TASK 1:
In the testimony on US-China trade relations below, condense the paragraph beginning "I am Robert Kapp" into a short bulleted list that keeps its main facts.
----- TEXT FOR ANALYSIS
Statement of Robert A. Kapp, President
United States-China Business Council

Testimony Before the Subcommittee on Trade
of the House Committee on Ways and Means

Hearing on United States-China Trade Relations and the
Possible Accession of China to the World Trade Organization

June 8, 1999

Mr. Chairman, members of the Subcommittee:

Thank you for permitting me to offer testimony before this hearing on US-China Trade Relations and the Possible Accession of China to the World Trade Organization.

I am Robert Kapp, President of the United States - China Business Council. The Council is a private, nonprofit and nonpartisan business association headquartered in Washington. We support the business development efforts of more than 250 leading American companies in a broad range of commercial fields. Founded in 1973, the Council is the principal organization of US firms engaged in trade and investment with China. Many of our member companies have been working hard on their businesses in China for two decades; others are newer to the field, and approach opportunities for productive commerce with China with the innovativeness and energy that characterizes America's young, creative, and rapidly internationalizing business sectors.

I. U.S.-China Relations: The River and the Rapids

Mr. Chairman, we have had difficult moments over the past year on the China front, particularly in the very recent past. Both the United States and China have found, especially in the past few months, occasions to doubt each other's intentions, to wonder about the other's motivations, and above all to criticize the other's actions harshly and publicly.
----------
TASK 2:
In the listing, alter the part that opens with the line containing "Mint shipping Bessie Coleman quarters to" and closes with the line containing "Regular Issu" by replacing "Description" with "Overview", and give back only those lines. Leave the pictures out.
----- TASK INPUTS
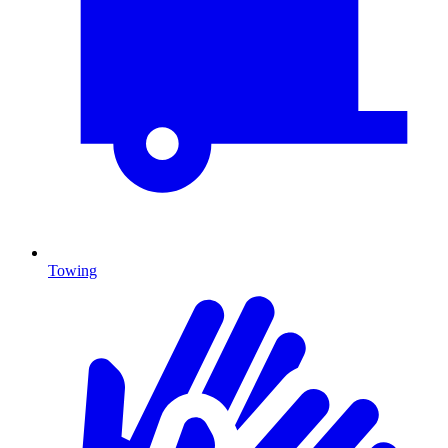
Towing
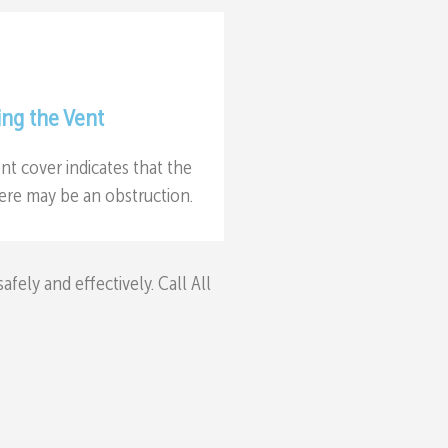
ing the Vent
nt cover indicates that the
there may be an obstruction.
ely and effectively. Call All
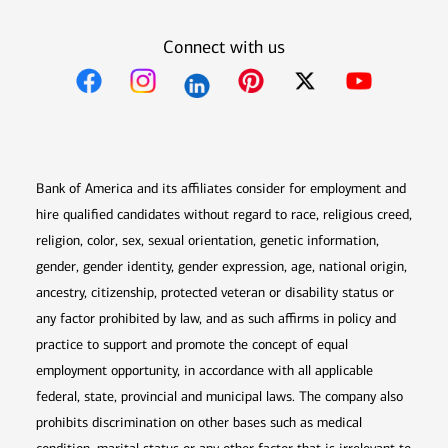
Connect with us
Opens in new window
Opens in new window
Opens in new window
Opens in new win
Opens in n
Bank of America and its affiliates consider for employment and
hire qualified candidates without regard to race, religious creed,
religion, color, sex, sexual orientation, genetic information,
gender, gender identity, gender expression, age, national origin,
ancestry, citizenship, protected veteran or disability status or
any factor prohibited by law, and as such affirms in policy and
practice to support and promote the concept of equal
employment opportunity, in accordance with all applicable
federal, state, provincial and municipal laws. The company also
prohibits discrimination on other bases such as medical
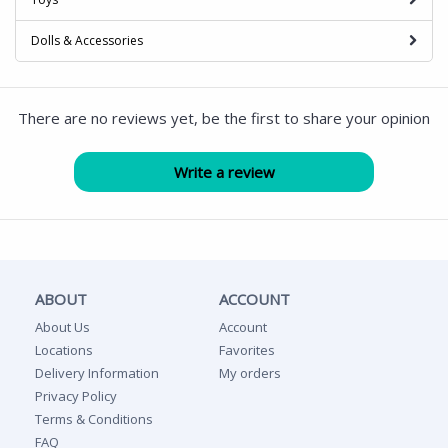
Dolls & Accessories
There are no reviews yet, be the first to share your opinion
ABOUT
ACCOUNT
About Us
Account
Locations
Favorites
Delivery Information
My orders
Privacy Policy
Terms & Conditions
FAQ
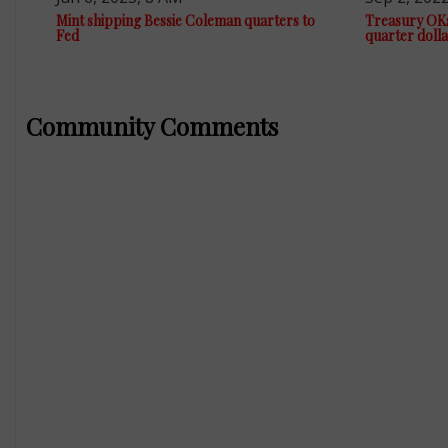
Mint shipping Bessie Coleman quarters to
Treasury OK
Fed
quarter dolla
Community Comments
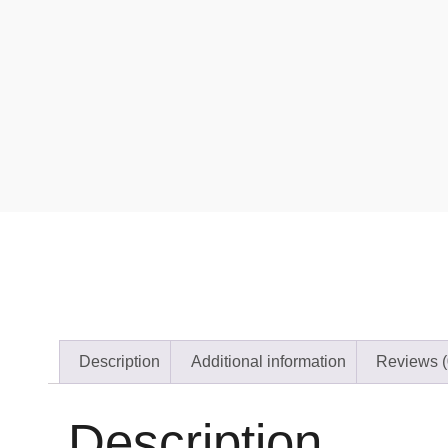
Description
Additional information
Reviews (
Description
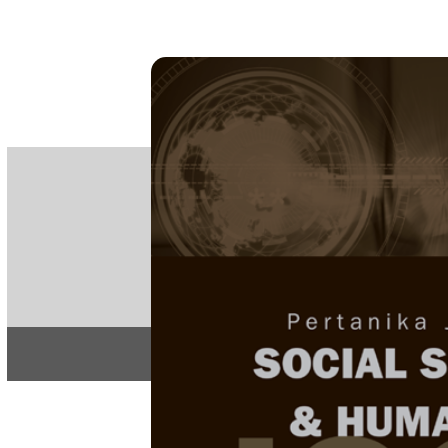
PE
e-IS
ISSN
Articles & 
Home
About
Home
/
Regular Issu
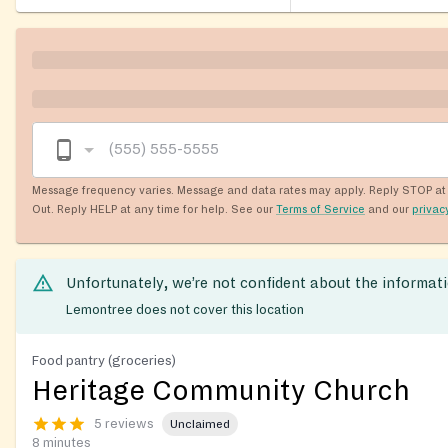
Message frequency varies. Message and data rates may apply. Reply STOP at 
Out. Reply HELP at any time for help. See our
Terms of Service
and our
privac
Unfortunately, we’re not confident about the informat
Lemontree does not cover this location
Food pantry (groceries)
Heritage Community Church
5 reviews
Unclaimed
8 minutes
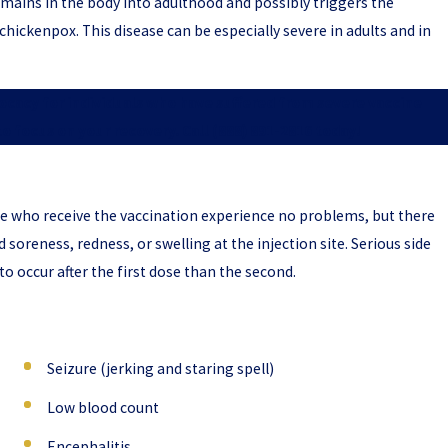
emains in the body into adulthood and possibly triggers the
hickenpox. This disease can be especially severe in adults and in
vocacy for individuals who have suffered from severe vaccine
 to focus on your recovery. Call
(888) 891-2816
today!
e who receive the vaccination experience no problems, but there
nd soreness, redness, or swelling at the injection site. Serious side
to occur after the first dose than the second.
Seizure (jerking and staring spell)
Low blood count
Encephalitis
----------
TASK SOLUTION 1:
- Robert Kapp is President of the United States-China Business Council.
- The Council is a private, nonprofit and nonpartisan business association headquartered in Washington.
- It supports the business development efforts of more than 250 leading American companies across a broad range of commercial fields.
- Founded in 1973, it is the principal organization of US firms engaged in trade and investment with China.
- Many member companies have worked on their China businesses for two decades. Others are newer and bring the innovativeness and energy of America's young, creative, rapidly internationalizing business sectors.

TASK SOLUTION 2:
Mint shipping Bessie Coleman quarters to
Treasury OK
Fed
quarter dolla
Community Comments
Overview
Additional information
Reviews (
Overview
PE
e-IS
ISSN
Articles & 
Home
About
Home
/
Regular Issu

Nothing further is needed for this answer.